Market News & Headlines >> USDA Cuts Corn, Wheat Ending Stocks

Contrary to trade expectations, USDA cut its estimates of 2014-15 U.S. corn and wheat ending stocks slightly in Monday’s monthly supply/demand update, leaving its soybean carryout forecast unchanged.

USDA pegged 2014-15 U.S. ending stocks at 2.008 billion bushels, down from its October estimate of 2.081 billion.  Trade estimates of corn stocks averaged 2.135 billion bushel in a range from 1.850-2.282 billion bushels, according to a survey of 19 analysts taken by Reuters News Service.

The corn carryout shrunk almost solely due USDA’s smaller U.S. production estimate. USDA raised projected corn-for-ethanol use by 25 million bushels, but cut other food/seed/industrial use by 20 million bushels for a net increase in usage of just 5 million bushels. Projected exports and feed/residual use were unchanged.
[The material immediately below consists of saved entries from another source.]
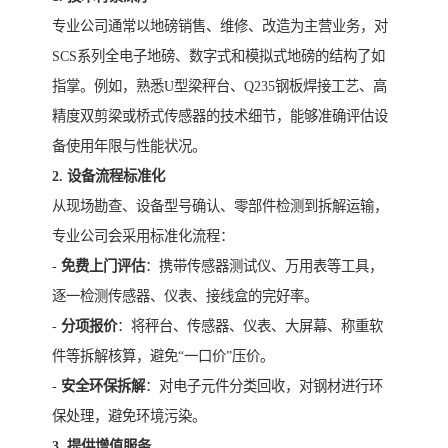
专业公司通常以地磅销售、维修、改造为主营业务，对
SCS系列全电子地磅、数字式和模拟式地磅的结构了如
指掌。例如，熟悉U型梁秤台、Q235钢板焊接工艺、高
精度双剪梁或桥式传感器的技术细节，能够准确评估设
备使用年限与性能状况。
2. 设备流程标准化
从现场勘查、设备型号确认、零部件检测到拆解运输，
专业公司会采用标准化流程：
-
免费上门评估
：携带传感器测试仪、万用表等工具，
逐一检测传感器、仪表、接线盒的完好率。
-
分项报价
：将秤台、传感器、仪表、大屏幕、称重软
件等拆解核算，避免“一口价”压价。
-
安全环保拆解
：对电子元件分类回收，对钢材进行环
保处理，避免环境污染。
3. 提供增值服务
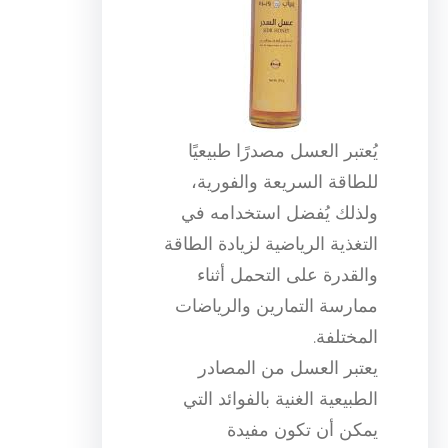
يُعتبر العسل مصدرًا طبيعيًا
للطاقة السريعة والفورية،
ولذلك يُفضل استخدامه في
التغذية الرياضية لزيادة الطاقة
والقدرة على التحمل أثناء
ممارسة التمارين والرياضات
المختلفة.
يعتبر العسل من المصادر
الطبيعية الغنية بالفوائد التي
يمكن أن تكون مفيدة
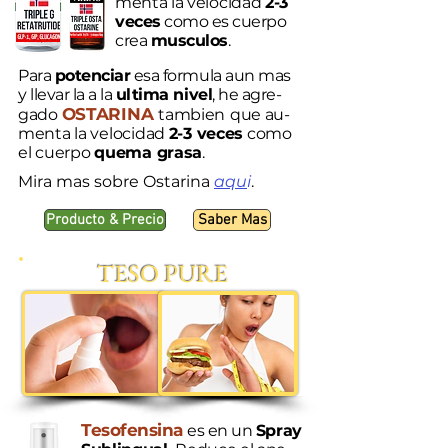
menta la velocidad
2-3
veces
como es cuerpo
crea
musculos
.
Para
potenciar
esa
formula aun mas
y llevar la a la
ultima nivel
,
he agre-
OSTARINA
gado
tambien
que au-
menta la velocidad
2-3 veces
como
el cuerpo
quema grasa
.
Mira mas sobre Ostarina
aqu
i
.
Producto & Precio
Saber Mas
TESO PURE
Tesofensina
es en un
Spray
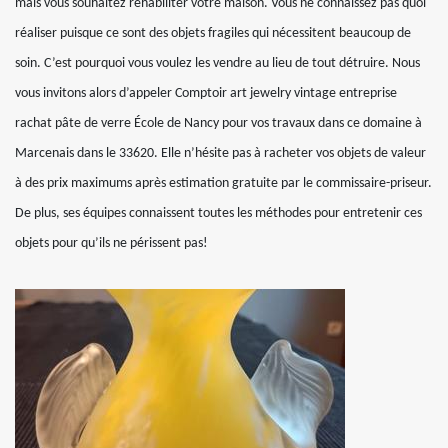
mais vous souhaitez réhabiliter votre maison. Vous ne connaissez pas quoi
réaliser puisque ce sont des objets fragiles qui nécessitent beaucoup de
soin. C’est pourquoi vous voulez les vendre au lieu de tout détruire. Nous
vous invitons alors d’appeler Comptoir art jewelry vintage entreprise
rachat pâte de verre École de Nancy pour vos travaux dans ce domaine à
Marcenais dans le 33620. Elle n’hésite pas à racheter vos objets de valeur
à des prix maximums après estimation gratuite par le commissaire-priseur.
De plus, ses équipes connaissent toutes les méthodes pour entretenir ces
objets pour qu’ils ne périssent pas!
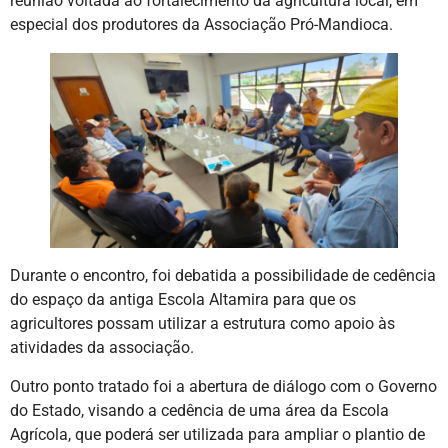
reunião voltada ao fortalecimento da agricultura local, em
especial dos produtores da Associação Pró-Mandioca.
Durante o encontro, foi debatida a possibilidade de cedência
do espaço da antiga Escola Altamira para que os
agricultores possam utilizar a estrutura como apoio às
atividades da associação.
Outro ponto tratado foi a abertura de diálogo com o Governo
do Estado, visando a cedência de uma área da Escola
Agrícola, que poderá ser utilizada para ampliar o plantio de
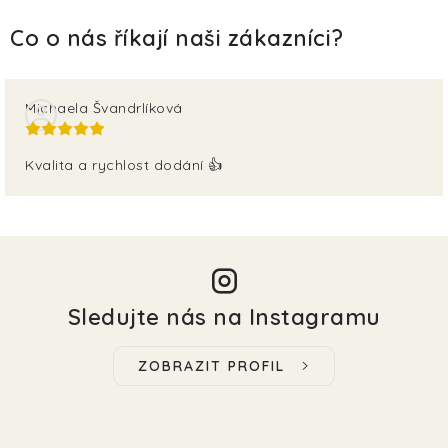
Michaela Švandrlíková
Kvalita a rychlost dodání 👍
Sledujte nás na Instagramu
ZOBRAZIT PROFIL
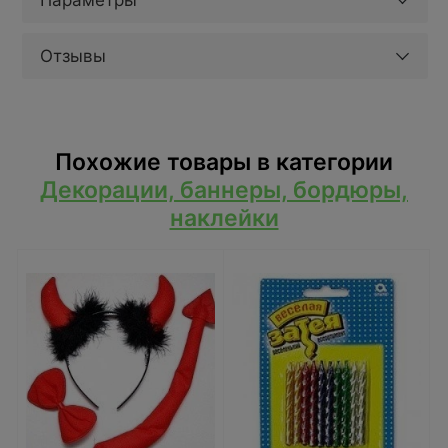
Параметры
Отзывы
Похожие товары в категории
Декорации, баннеры, бордюры,
наклейки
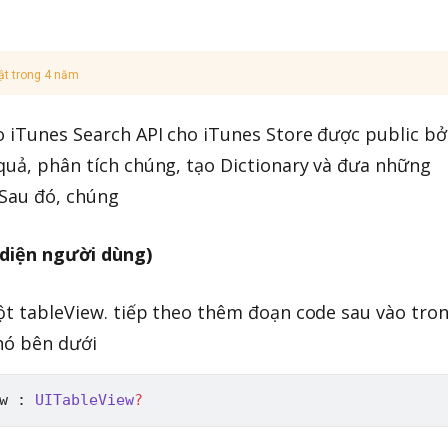
ật trong 4 năm
o iTunes Search API cho iTunes Store được public bở
quả, phân tích chúng, tạo Dictionary và đưa những
 Sau đó, chúng
 diện người dùng)
một tableView. tiếp theo thêm đoạn code sau vào tro
 nó bên dưới
w 
:
UITableView
?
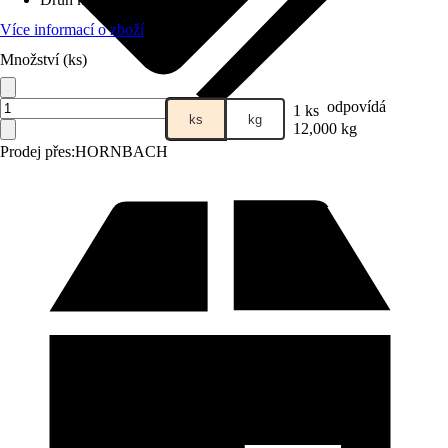
Více informací o zboží
Množství (ks)
odpovídá
1 ks
ks
kg
12,000 kg
Prodej přes:
HORNBACH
USDA cut its 2014-15 wheat ending stocks estimate by 10 million bushels to 644 million bushels versus trade estimates that averaged 660 million bushels in a range from 634-682 million. The drop was the result of a cut in USDA’s 2014-15 production forecast. Several states were resurveyed on production after the Sept. 30 release of the Small Grains Summary report.

USDA kept its 2014-15 U.S. soybean carryout forecast at 450 million bushels, compared with trade estimates averaging 442 million in a range from 403-513 million bushels.  USDA offset a 31-million-bushel increase in estimated production with increases in usage.

U.S. soybean exports were raised by 20 million bushels, based on a record pace for exports through late October, while the expected U.S. crush was raised 10 million bushels due to strong soymeal exports.